Dieser Ansicht schloss sich das OLG Hamm an. Auch im März 2012, also im nahen Zusammenhang mit dem Scheidungsantrag, habe Rudi Assauer vor Gericht einen nach außen erkennbaren natürlichen Trennungs- und Scheidungswillen gezeigt. Hierfür sei auch keine volle Geschäftsfähigkeit notwendig. Daran ändere auch die Tatsache nichts, dass Rudi Assauer bei einer späteren Anhörung im August 2013 aufgrund seiner deutlich fortgeschrittenen Demenzerkrankung keinen klaren Scheidungswillen mehr bekunden konnte. Zu diesem Zeitpunkt fehlte ihm sogar das Bewusstsein, mit seiner Ehefrau verheiratet zu sein.

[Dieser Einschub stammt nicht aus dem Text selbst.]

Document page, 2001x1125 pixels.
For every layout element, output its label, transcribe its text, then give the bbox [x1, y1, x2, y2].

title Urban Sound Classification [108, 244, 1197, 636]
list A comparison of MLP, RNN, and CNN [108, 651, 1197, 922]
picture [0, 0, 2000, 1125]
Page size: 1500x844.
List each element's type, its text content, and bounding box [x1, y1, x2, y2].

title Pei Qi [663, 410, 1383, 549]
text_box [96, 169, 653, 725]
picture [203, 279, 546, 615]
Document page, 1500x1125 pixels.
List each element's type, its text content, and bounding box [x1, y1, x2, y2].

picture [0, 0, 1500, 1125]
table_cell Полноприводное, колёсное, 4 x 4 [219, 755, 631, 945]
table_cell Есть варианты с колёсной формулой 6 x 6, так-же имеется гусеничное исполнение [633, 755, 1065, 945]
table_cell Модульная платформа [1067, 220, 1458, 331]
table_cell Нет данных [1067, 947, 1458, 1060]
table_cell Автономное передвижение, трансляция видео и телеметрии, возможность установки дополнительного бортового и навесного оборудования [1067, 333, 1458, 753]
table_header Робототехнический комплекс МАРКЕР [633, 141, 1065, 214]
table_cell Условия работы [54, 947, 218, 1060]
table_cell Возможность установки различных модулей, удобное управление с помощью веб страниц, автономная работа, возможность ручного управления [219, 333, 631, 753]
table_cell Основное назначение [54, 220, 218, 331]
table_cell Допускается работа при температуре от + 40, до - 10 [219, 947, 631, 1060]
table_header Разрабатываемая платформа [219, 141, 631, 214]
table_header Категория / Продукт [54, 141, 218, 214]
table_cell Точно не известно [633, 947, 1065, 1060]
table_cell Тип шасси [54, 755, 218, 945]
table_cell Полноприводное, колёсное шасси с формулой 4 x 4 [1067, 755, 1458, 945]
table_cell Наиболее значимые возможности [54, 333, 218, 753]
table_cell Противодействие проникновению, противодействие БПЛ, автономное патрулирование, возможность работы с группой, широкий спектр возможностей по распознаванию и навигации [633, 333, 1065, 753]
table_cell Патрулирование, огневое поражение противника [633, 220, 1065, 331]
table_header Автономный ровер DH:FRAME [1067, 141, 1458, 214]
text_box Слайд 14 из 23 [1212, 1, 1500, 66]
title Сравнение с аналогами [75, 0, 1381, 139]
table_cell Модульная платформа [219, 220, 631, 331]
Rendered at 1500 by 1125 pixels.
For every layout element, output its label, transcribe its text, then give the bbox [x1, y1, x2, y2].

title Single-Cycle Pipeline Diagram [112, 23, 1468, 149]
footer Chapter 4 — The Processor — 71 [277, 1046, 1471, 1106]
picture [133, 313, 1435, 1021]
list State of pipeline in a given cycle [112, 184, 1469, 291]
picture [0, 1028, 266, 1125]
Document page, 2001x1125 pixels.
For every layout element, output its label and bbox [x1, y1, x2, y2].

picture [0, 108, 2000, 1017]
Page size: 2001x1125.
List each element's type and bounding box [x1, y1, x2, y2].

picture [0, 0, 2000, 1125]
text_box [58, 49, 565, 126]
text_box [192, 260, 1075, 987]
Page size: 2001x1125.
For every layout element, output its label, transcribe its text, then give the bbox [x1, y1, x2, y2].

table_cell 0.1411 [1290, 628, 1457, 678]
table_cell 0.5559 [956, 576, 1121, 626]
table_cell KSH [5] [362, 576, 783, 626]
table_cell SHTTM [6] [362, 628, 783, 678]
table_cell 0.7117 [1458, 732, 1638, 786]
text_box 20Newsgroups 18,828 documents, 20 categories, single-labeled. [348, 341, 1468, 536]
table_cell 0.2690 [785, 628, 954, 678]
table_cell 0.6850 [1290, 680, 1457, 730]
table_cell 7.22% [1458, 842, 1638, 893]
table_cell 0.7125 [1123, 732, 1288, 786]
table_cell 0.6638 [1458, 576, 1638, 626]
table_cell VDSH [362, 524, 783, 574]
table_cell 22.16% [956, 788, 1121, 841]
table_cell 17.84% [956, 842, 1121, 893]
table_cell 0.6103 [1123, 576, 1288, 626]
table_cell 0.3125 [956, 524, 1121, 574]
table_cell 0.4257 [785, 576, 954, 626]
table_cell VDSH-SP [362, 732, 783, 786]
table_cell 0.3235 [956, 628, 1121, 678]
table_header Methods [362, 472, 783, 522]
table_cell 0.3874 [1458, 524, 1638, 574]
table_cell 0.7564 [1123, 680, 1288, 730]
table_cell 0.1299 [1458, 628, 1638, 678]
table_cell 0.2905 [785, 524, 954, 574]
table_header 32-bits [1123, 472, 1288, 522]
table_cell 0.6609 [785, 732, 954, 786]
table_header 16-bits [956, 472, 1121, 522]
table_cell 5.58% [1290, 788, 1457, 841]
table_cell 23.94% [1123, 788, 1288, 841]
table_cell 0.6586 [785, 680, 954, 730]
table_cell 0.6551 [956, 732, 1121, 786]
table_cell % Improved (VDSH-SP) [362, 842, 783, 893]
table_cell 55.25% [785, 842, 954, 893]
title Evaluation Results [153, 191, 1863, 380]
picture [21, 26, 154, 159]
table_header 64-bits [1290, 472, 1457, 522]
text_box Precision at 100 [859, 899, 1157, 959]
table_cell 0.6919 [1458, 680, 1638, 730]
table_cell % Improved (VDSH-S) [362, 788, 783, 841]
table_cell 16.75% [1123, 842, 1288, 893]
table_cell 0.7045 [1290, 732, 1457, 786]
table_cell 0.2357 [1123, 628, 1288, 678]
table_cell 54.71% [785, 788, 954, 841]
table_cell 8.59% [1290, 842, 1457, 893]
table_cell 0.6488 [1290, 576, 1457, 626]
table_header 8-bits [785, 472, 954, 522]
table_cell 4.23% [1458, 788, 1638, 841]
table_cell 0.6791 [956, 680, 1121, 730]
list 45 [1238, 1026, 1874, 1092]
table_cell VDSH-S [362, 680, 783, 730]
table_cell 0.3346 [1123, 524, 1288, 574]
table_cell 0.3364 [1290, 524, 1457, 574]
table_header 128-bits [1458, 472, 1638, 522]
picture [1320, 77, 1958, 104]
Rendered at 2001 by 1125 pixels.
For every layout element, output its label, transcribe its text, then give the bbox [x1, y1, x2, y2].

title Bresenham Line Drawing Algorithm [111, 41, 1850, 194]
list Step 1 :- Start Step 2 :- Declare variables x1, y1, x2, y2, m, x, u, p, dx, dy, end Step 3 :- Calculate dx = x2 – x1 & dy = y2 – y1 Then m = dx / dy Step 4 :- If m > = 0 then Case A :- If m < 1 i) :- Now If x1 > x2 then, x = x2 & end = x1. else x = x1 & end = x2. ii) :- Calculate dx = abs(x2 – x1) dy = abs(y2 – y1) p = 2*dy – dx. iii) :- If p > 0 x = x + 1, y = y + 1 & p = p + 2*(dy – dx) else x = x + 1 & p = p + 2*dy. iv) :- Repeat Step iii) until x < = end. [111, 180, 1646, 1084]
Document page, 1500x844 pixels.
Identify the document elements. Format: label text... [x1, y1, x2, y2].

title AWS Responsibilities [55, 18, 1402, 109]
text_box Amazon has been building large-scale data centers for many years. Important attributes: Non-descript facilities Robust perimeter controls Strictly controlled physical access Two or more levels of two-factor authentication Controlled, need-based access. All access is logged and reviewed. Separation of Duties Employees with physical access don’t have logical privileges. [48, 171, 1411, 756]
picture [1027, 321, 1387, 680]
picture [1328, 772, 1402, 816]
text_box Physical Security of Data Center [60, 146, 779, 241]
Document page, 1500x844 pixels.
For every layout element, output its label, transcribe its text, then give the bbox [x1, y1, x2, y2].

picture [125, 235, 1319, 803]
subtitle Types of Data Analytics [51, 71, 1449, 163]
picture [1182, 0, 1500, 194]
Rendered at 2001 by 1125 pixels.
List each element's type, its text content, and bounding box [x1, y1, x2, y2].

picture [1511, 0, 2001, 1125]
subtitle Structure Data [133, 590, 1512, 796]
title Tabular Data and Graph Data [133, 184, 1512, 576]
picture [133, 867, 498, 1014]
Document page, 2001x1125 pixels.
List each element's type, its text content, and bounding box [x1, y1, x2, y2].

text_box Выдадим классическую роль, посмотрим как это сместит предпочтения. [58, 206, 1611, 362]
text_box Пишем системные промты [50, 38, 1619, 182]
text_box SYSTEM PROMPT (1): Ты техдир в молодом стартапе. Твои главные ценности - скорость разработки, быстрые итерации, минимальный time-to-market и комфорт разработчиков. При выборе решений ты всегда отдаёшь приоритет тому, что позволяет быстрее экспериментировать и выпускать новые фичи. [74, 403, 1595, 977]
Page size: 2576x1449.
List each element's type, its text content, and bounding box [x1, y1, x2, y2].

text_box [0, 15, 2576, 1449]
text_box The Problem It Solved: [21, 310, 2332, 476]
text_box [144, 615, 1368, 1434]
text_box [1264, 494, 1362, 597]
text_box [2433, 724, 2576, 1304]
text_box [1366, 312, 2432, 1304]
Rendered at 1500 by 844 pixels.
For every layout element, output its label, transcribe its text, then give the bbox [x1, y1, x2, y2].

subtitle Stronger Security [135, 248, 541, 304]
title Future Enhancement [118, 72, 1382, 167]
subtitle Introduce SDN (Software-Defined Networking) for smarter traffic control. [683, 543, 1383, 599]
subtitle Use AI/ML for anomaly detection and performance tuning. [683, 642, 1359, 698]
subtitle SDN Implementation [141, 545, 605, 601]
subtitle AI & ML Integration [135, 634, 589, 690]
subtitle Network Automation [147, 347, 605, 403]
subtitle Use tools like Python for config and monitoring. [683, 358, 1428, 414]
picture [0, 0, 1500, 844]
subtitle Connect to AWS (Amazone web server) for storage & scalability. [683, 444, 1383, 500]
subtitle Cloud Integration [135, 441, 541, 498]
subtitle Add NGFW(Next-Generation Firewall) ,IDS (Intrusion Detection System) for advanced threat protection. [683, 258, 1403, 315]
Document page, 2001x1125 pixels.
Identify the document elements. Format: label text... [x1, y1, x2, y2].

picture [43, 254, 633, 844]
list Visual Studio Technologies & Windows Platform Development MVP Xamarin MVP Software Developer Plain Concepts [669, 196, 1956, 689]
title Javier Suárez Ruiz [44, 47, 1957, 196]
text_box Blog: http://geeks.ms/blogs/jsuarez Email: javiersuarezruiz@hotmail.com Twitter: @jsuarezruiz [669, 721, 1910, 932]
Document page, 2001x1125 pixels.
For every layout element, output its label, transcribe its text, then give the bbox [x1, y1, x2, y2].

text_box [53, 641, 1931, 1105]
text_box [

Auch die Bedeutung einer Ehe oder einer Scheidung konnte er nicht mehr sinnvoll einordnen.
Das OLG entschied: Dass der Ehemann zum Zeitpunkt der letzten mündlichen Verhandlung des Scheidungsverfahrens keinen eindeutigen natürlichen Scheidungswillen mehr bekunden konnte, steht der Scheidung nicht entgegen, da der Ehemann zuvor eindeutig seinen Scheidungswillen erklärt hat. Das OLG bestätigte damit den Ausspruch der Ehescheidung durch das Amtsgericht.